Passage given:
-- Begin --
It looks like an unreliable modification. Running a GHz-level interface with jumpers is almost impossible to control the impedance, it's a cool Proof-of-Concept though.

But is it possible to bring the project to the next level? Is it possible to make a daughterboard with QFN connector? If so, one can make a pin-compatible daughterboard with an extension connector. To use it, just desolder the USB chip and solder a new daughterboard on it, and you're ready to go. It would be one of the coolest Raspberry Pi projects!

Yup. The daughterboard is on my mind. Likely flex-PCB and that’s gonna take a week or two to respin. Hence I’m collecting ideas for various daughtercards I could cram in a panel before sending it off - straight-through to riser via USB3, expresscard SMT, maybe through-hole 1x?

That said, PCIe phy’s are extremely robust - they do most of the impedance matching and delay mismatch training. And if you don’t ruin the onboard caps, this could be jumpered straight across.


I was thinking about using a SMT ribbon cable connector because of the limited available space, but apparently it won't be an issue if you raise the board high enough?

Anyway, if this project ever goes to batch-production, make sure to update your blog when the funding campaign starts!

  It looks like an unreliable modification.
PCIe is surprisingly robust at short lengths. For example, [NanoPi_M4] has two lanes of PCIe coming to the daughterboards via old-school 0.1" connector. Something that many electrical engineers would cringe at, and yet - it works rather reliably.

[NanoPi_M4] http://wiki.friendlyarm.com/wiki/index.php/NanoPi_M4#Layout

Exactly, the PCIe reference clock is "only" 100MHz.

USB 2.0 runs at 480MHz and motherboards have used 0.1" headers for them since the beginning.

While the ref clock is only 100MHz the data rate of PCI Express is much higher, it's a serial bus pushing multiple gigabits a second https://electronics.stackexchange.com/a/259002

Yes, the theoretical maximum (nyquist freq) of PCIe 4 is 8ghz

The Pi4 isn't PCIe Gen 4, though. It's only PCIe Gen 2. Max speed of PCIe Gen 2 is 5GT/s, which equates to the same speed as standard USB3.0/USB3.1 Gen1/whatever its called nowadays.

Nyqist frequency of 2Ghz for PCIe 2 (slightly less in practice due to line code) is still nothing to sneeze at.

2.5 GHz, actually. Obviously there's limitations and you have to be careful, but it's not too crazy to think you could use a piece of USB3 cabling to do this. Requires some pretty precise soldering skills though.

Maybe a new raspberry compute module (https://www.raspberrypi.org/blog/raspberry-pi-compute-module...) featuring PCIe could be implemented?

Oh heck yeah, that'd be amazing. I'm unfamiliar with this- do the compute modules have any sequential unused pins on them?

I've seen pcie literally run over a metal clothes hanger soldered to the board. It's extremely tolerant of terrible quality connections.
-- End --
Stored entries
-- Begin --
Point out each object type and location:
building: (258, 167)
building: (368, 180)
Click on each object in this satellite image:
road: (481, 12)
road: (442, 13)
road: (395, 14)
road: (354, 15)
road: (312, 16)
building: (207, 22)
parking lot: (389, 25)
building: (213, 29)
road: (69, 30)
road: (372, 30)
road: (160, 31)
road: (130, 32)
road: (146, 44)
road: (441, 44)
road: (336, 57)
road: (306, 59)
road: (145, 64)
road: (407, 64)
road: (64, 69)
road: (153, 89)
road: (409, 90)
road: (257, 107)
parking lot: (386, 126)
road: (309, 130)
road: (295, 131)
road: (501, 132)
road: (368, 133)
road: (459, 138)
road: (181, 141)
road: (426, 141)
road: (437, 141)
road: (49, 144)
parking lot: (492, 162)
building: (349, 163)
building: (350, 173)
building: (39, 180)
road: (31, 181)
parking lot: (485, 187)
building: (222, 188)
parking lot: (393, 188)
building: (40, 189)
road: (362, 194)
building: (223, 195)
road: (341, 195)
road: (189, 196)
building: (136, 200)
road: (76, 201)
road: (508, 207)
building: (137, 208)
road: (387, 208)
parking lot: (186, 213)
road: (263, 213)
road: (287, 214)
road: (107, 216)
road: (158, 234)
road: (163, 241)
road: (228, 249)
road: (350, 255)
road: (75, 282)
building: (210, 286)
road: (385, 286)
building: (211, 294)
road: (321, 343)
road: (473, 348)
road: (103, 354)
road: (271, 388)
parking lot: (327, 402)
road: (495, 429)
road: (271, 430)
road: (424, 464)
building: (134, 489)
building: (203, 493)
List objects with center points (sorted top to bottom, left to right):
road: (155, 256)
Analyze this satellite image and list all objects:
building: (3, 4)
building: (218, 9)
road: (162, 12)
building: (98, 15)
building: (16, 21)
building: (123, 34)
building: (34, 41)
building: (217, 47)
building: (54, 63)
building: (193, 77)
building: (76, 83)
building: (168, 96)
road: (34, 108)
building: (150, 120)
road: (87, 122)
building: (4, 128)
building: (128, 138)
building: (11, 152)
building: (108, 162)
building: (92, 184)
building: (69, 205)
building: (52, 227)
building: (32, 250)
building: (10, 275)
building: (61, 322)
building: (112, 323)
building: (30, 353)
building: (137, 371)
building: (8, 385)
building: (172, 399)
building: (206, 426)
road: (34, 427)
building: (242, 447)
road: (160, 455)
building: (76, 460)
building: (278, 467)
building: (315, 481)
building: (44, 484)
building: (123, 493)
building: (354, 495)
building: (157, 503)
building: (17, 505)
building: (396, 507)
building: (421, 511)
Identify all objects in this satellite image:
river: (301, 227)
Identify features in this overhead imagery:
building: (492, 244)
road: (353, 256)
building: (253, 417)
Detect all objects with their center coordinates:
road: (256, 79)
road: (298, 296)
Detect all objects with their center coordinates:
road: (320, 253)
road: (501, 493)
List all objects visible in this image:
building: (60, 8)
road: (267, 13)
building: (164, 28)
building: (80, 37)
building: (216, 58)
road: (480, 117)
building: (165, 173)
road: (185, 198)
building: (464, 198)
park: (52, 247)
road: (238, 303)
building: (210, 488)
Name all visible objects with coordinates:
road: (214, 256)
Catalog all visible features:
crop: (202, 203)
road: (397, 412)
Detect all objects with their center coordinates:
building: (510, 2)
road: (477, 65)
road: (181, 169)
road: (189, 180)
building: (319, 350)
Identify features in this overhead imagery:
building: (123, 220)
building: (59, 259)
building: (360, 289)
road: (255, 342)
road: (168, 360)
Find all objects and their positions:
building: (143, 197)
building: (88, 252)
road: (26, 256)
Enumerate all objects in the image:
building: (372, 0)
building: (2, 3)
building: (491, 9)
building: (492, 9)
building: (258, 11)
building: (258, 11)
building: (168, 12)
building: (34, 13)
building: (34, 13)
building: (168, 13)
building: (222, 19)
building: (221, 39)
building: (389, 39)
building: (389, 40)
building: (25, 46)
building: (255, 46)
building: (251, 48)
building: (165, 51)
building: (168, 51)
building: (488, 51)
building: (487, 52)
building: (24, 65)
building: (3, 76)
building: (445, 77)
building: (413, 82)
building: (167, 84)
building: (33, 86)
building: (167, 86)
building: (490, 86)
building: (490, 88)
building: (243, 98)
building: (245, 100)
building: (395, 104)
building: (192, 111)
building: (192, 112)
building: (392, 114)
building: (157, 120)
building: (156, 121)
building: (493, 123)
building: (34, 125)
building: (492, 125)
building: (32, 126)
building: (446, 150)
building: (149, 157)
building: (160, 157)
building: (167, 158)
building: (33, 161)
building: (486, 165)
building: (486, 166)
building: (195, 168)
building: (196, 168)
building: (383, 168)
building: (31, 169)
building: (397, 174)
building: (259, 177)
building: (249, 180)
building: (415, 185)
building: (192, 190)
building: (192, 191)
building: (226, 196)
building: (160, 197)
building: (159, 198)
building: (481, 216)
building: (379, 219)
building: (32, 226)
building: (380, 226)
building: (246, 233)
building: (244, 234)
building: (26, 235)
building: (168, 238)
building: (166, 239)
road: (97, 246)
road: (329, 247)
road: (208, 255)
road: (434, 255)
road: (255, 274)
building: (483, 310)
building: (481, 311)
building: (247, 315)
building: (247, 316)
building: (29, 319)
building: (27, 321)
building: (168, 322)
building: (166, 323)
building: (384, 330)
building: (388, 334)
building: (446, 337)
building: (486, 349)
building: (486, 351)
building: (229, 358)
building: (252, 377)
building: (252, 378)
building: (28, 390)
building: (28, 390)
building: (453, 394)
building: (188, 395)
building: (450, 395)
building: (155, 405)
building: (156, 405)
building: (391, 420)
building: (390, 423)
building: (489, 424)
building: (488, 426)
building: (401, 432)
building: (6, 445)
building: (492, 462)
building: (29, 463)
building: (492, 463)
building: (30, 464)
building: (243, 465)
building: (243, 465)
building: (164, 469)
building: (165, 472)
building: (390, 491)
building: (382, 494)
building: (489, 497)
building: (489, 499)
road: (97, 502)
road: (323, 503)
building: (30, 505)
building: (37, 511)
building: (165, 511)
-- End --
What to work on:
a: Output the records from their first line up to and including the line that contains "parking lot: (492, 162)".
b: Pick up the forum thread about wiring PCIe on a Raspberry Pi and continue it from where it stops.
The forum thread and the records have nothing to do with each other.

In response:
a:
Point out each object type and location:
building: (258, 167)
building: (368, 180)
Click on each object in this satellite image:
road: (481, 12)
road: (442, 13)
road: (395, 14)
road: (354, 15)
road: (312, 16)
building: (207, 22)
parking lot: (389, 25)
building: (213, 29)
road: (69, 30)
road: (372, 30)
road: (160, 31)
road: (130, 32)
road: (146, 44)
road: (441, 44)
road: (336, 57)
road: (306, 59)
road: (145, 64)
road: (407, 64)
road: (64, 69)
road: (153, 89)
road: (409, 90)
road: (257, 107)
parking lot: (386, 126)
road: (309, 130)
road: (295, 131)
road: (501, 132)
road: (368, 133)
road: (459, 138)
road: (181, 141)
road: (426, 141)
road: (437, 141)
road: (49, 144)
parking lot: (492, 162)

b:
How did you reach the situation where the solution was soldering a clothes hanger to a board for pcie ???

We were seeing some issues, one engineer was blaming signal integrity issues, we didn't have access to a high enough speed oscope to get a clean eye diagram, and so another engineer literally disappeared for an hour and had the boards running over the clothes hangars on the old firmware to say, no, it's not a questionable signal integrity issue, go back and fix your code.

Putting shirts directly onto the board creates heating issues

Where do you work?

I don't work there anymore.

36 gauge wire, and twisting them into pairs would help, or parallel and flat against the PCB.

Could also look at flat flexible cable like is used to connect Crossfire devices. Those have equal length traces and shouldn't be too far off in impedance.

It'd be nice if there was an easier way to do this (vs. removing a chip!). E.g., maybe a dedicated pinout and an easy way to disable the existing use (since the pins can't be shared).

Now this is the content I come to HN for. A serious hack just days after the 4 was released. Kudos to the OP.

I envy people like OP for their tenacity. I barely have time to follow what's happening in IT, much less get ahead of the pack in doing cools hacks like this.

On the other hand, the fact that the RPi ecosystem remains notoriously proprietary (even the USB controller is a bastard variant that has next to no documentation --- of all the ones available, they had to choose that one) continues to be disappointing.

I definitely like this sort of hack, but such hacks with documentation already available (and doing more than documented, basically) are certainly preferable.

I'm sure you are but just in case are you aware of hackaday.com?

Of course! HN is just a good digest of things on the maker side to the fairly abstract CS stuff to math and physics and all in between. It sure beats the political stuff that becomes tiresome (even though I succumb and engage in it like many posters here).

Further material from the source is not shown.